FROLITICKS

Satirical commentary on Canadian and American current political issues

Financial Debt Increasingly a Concern for Canadians and Their Financial Institutions

on June 6, 2023

Remember the sub-prime causing America’s great recession of 2008?  Well, now Canadians are on track to be subjected to a similar scenario in light of the average debt loads that they are experiencing.  The International Monetary Fund warns Canada that it runs the highest risk of mortgage defaults among advanced economies, while other reports show Canadians are increasingly struggling with their total debt.  There is little doubt that Canadians are now at the greatest risk of mortgage defaults.  Many Canadians bought houses in the last decade because of lower than average mortgage interest rates, often as low as 1.5 percent annually.  This despite the fact that in many urban areas the average cost of housing had reached record highs, sometimes increasing by 20 percent annually.  Now, the average mortgage rate in advanced economies, including Canada, has risen to 6.8 percent in late 2022, more than doubling from the start of last year.

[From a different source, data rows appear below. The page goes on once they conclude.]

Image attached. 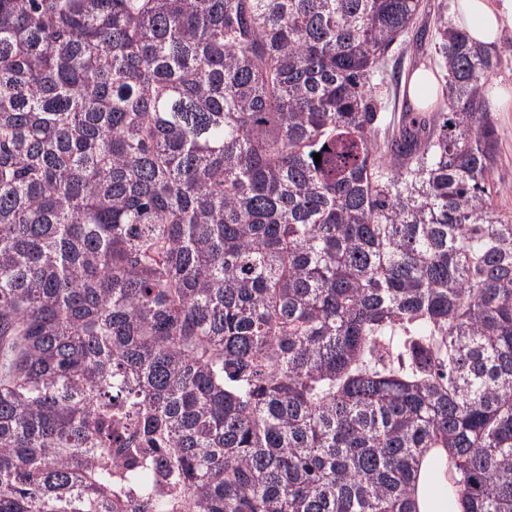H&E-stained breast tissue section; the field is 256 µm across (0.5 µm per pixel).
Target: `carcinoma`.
I'll return each mask as SVG.
<instances>
[{
    "label": "carcinoma",
    "instance_id": "1",
    "mask_svg": "<svg viewBox=\"0 0 512 512\" xmlns=\"http://www.w3.org/2000/svg\"><path fill=\"white\" fill-rule=\"evenodd\" d=\"M421 11L0 0V512H512L502 60ZM414 52V46L408 42L397 45L379 65V72L373 79L374 83H380L377 91L381 102V119L378 124L381 141L390 136L400 122L406 104L403 82L415 68L422 63L431 64L434 71L437 69L443 76L444 86L447 85L446 72L437 64L435 53L433 52L432 59L430 55H414ZM393 73L399 78L397 82L392 78ZM440 88L441 84L435 73L423 66L410 74L404 82L407 96L422 110L435 100L436 92ZM491 103L499 141L498 163L492 174L491 184L495 187L496 205L512 214V99ZM428 469V461L423 464L418 479L417 504L419 512H463L464 505L457 495H443L440 482Z\"/></svg>",
    "mask_w": 512,
    "mask_h": 512
}]
</instances>
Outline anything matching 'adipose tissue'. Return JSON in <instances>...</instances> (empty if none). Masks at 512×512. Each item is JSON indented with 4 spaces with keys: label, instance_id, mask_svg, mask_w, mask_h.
I'll use <instances>...</instances> for the list:
<instances>
[{
    "label": "adipose tissue",
    "instance_id": "ef3b65f1",
    "mask_svg": "<svg viewBox=\"0 0 512 512\" xmlns=\"http://www.w3.org/2000/svg\"><path fill=\"white\" fill-rule=\"evenodd\" d=\"M455 18L469 32L473 41L491 49L512 31V0H456ZM419 512H464L459 496L445 495L429 470H422L418 479Z\"/></svg>",
    "mask_w": 512,
    "mask_h": 512
}]
</instances>
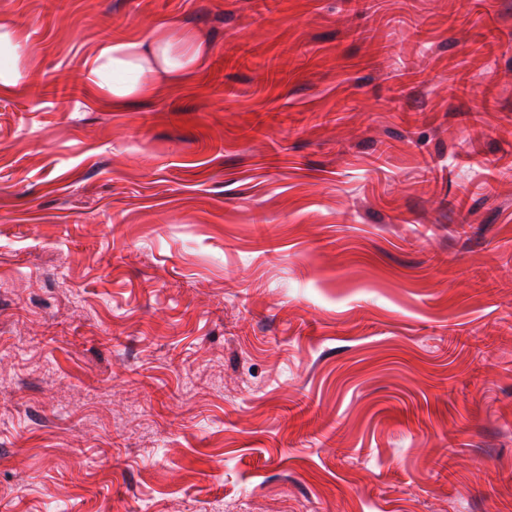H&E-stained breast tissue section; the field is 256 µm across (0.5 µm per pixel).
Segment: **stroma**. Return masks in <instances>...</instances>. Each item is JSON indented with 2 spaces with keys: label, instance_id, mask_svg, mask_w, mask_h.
I'll list each match as a JSON object with an SVG mask.
<instances>
[{
  "label": "stroma",
  "instance_id": "1",
  "mask_svg": "<svg viewBox=\"0 0 512 512\" xmlns=\"http://www.w3.org/2000/svg\"><path fill=\"white\" fill-rule=\"evenodd\" d=\"M0 512H512V0H0ZM207 43L113 103L85 58ZM24 54L25 48L16 42L12 31L0 27V83L7 85L19 79Z\"/></svg>",
  "mask_w": 512,
  "mask_h": 512
}]
</instances>
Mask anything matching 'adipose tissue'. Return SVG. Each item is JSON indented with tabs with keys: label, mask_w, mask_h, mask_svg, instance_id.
<instances>
[{
	"label": "adipose tissue",
	"mask_w": 512,
	"mask_h": 512,
	"mask_svg": "<svg viewBox=\"0 0 512 512\" xmlns=\"http://www.w3.org/2000/svg\"><path fill=\"white\" fill-rule=\"evenodd\" d=\"M208 52L199 40L164 29L149 42L102 43L84 64V75L113 101L122 103L147 92L159 79H175L194 68Z\"/></svg>",
	"instance_id": "1"
}]
</instances>
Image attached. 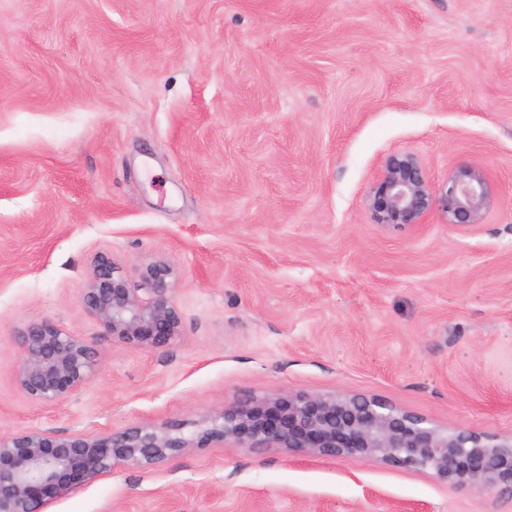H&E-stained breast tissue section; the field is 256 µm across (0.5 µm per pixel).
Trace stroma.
Here are the masks:
<instances>
[{"mask_svg":"<svg viewBox=\"0 0 512 512\" xmlns=\"http://www.w3.org/2000/svg\"><path fill=\"white\" fill-rule=\"evenodd\" d=\"M478 165L482 223L371 220L385 157ZM109 254L176 274L178 341L119 345L78 299ZM98 373L43 406L17 332ZM347 394L512 435V0H0V432L198 419ZM44 512H512V496L358 458L189 448ZM17 338L20 356L15 384L36 404L65 402L99 371L94 348L83 337L49 320L27 325Z\"/></svg>","mask_w":512,"mask_h":512,"instance_id":"35a3bbf8","label":"stroma"}]
</instances>
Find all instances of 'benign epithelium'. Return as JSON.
Here are the masks:
<instances>
[{"label":"benign epithelium","instance_id":"benign-epithelium-1","mask_svg":"<svg viewBox=\"0 0 512 512\" xmlns=\"http://www.w3.org/2000/svg\"><path fill=\"white\" fill-rule=\"evenodd\" d=\"M368 205L376 224H422L435 213L447 224L471 225L482 223L493 197L482 167H454L436 185L414 154L393 152L371 186ZM139 277L141 288L130 287L114 259L100 254L79 302L118 344L168 346L181 337L174 268L157 261L141 267ZM18 346L15 384L36 404L65 402L100 368L83 337L49 320L19 331ZM226 441L252 452L355 457L431 472L456 488L512 492V435L438 428L363 396L301 394L240 398L199 420L134 424L101 436L0 433V512H42L48 501L119 464L148 468L187 448Z\"/></svg>","mask_w":512,"mask_h":512}]
</instances>
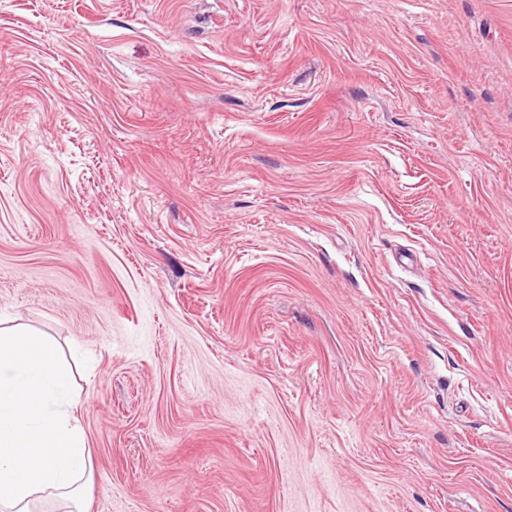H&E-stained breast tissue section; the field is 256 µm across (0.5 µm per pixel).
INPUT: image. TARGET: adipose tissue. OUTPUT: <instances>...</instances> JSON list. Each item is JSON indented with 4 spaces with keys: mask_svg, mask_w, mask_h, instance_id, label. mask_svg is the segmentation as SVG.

Canada’s household debt is the highest in the G7.  A report by credit research firm Equifax Canada indicated that Canadian consumers on average are spending 21.5 percent more each month on credit cards, compared to pre-pandemic levels. It further noted that average monthly spending per credit card holder exceeded $2,200 this quarter, up about $400 compared to the first quarter of 2020.  A significant number of Canadians are also beginning to default on mortgage payments and non-mortgage credit.  A recent Angus Reid survey noted that three in ten Canadians say they are struggling to just get by, with far too many continuing to rely on the use of credit cards to cover their expenses.

Worst yet, the Bank of Canada may have to raise its rates in order to tackle the continuing high inflation rate.   April’s inflation numbers took economists by surprise, ticking up to 4.4 percent from a year ago, instead of the forecasted 4.1 percent, in the first acceleration since June 2022.  Further rate increases will only exacerbate the financial challenges that Canadians are now facing.  In addition, inflation is hitting everyone hard and appears to be on the upturn for a number of necessities, such as food, fuel and housing, including rental accommodation.

While Canada’s financial institutions are in fairly good shape, recent difficulties of major banking institutions in the U.S. have made some Canadians somewhat more nervous.  No one expects a run on the banks, but Canadians are increasingly putting investments into more secure and insured options.  Fear is a deadly thing for the economy.  Hopefully, our major banks will not see an inordinate number of loan defaults and those defaults on mortgages in particular.

Many Canadians were able to increase their savings during the pandemic, and it was expected that post-pandemic spending would eat into those savings.  However, Canadians appear to have gone on a spending spree instead of paying off some of their existing debt.  Now, because of high debt loads and the impact of inflation, they are caught in a financial bind with many struggling just to get by.  Should a recession occur, it would only make the situation worse, especially if unemployment rates rise.  Like a number of analysts suggest, perhaps it’s time to tighten our belts!